= Records from a dataset =
----
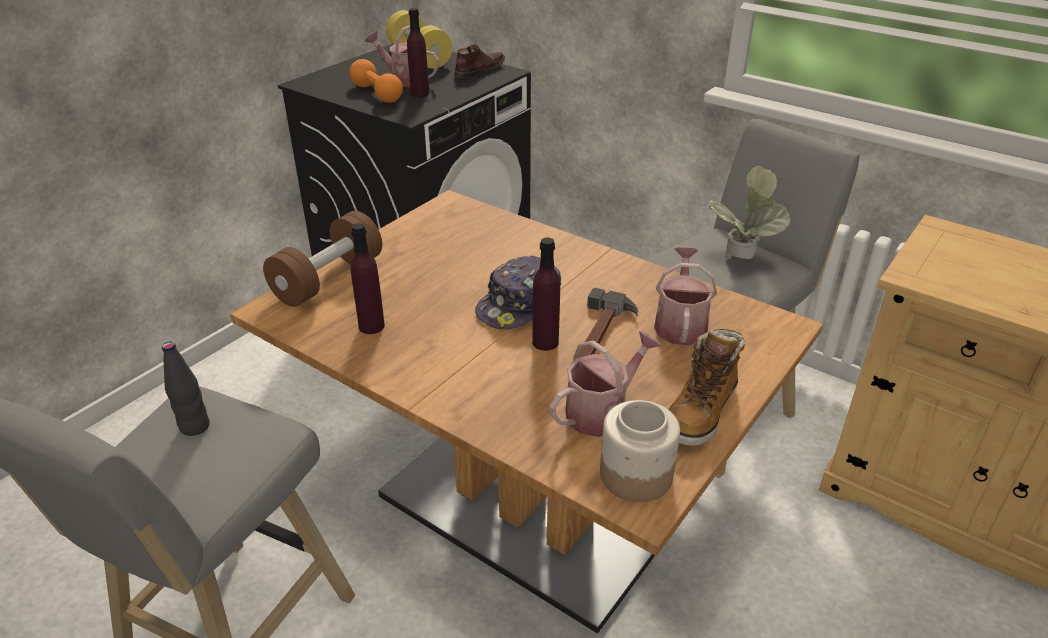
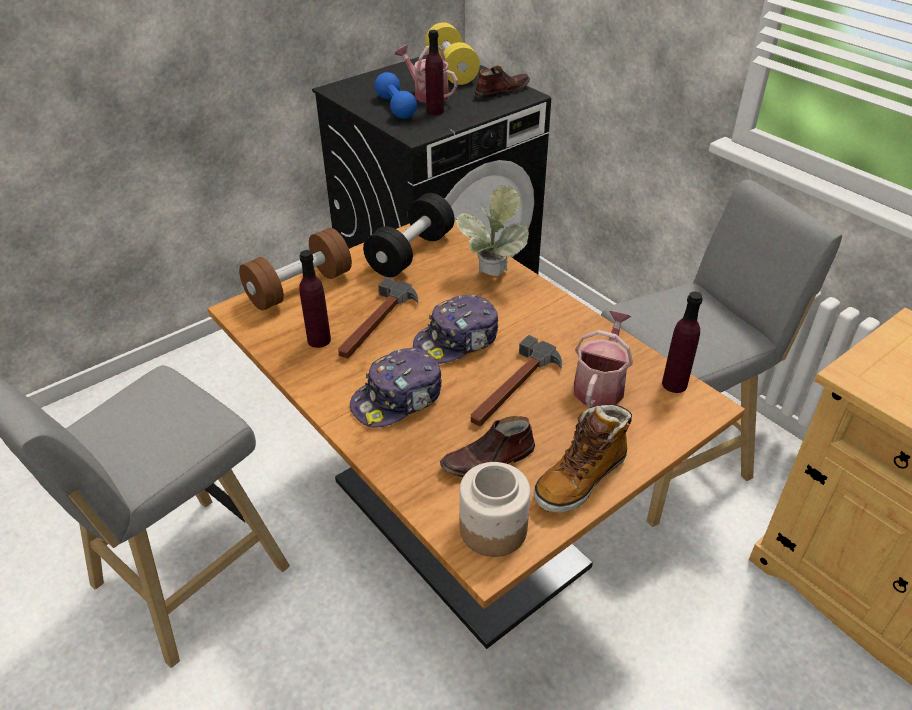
camera: 15 degrees right, 5 degrees up
black bottle [162,342,209,436] -> none
orange dumbbell [349,59,403,103] -> blue dumbbell [375,72,417,119]
purple bottle [532,237,560,351] -> purple bottle moved to [662,292,703,393]
watering can [550,331,662,437] -> brown shoe [440,416,535,477]
potted plant [707,166,791,260] -> potted plant moved to [455,185,529,276]
none -> hammer [338,277,418,359]
none -> cap [350,348,442,428]
none -> black dumbbell [363,193,455,277]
----
= Task requirements =
Every entry above is to be transcribed exactly, with all pictures left out.

= Exercise answer =
camera: 15 degrees right, 5 degrees up
black bottle [162,342,209,436] -> none
orange dumbbell [349,59,403,103] -> blue dumbbell [375,72,417,119]
purple bottle [532,237,560,351] -> purple bottle moved to [662,292,703,393]
watering can [550,331,662,437] -> brown shoe [440,416,535,477]
potted plant [707,166,791,260] -> potted plant moved to [455,185,529,276]
none -> hammer [338,277,418,359]
none -> cap [350,348,442,428]
none -> black dumbbell [363,193,455,277]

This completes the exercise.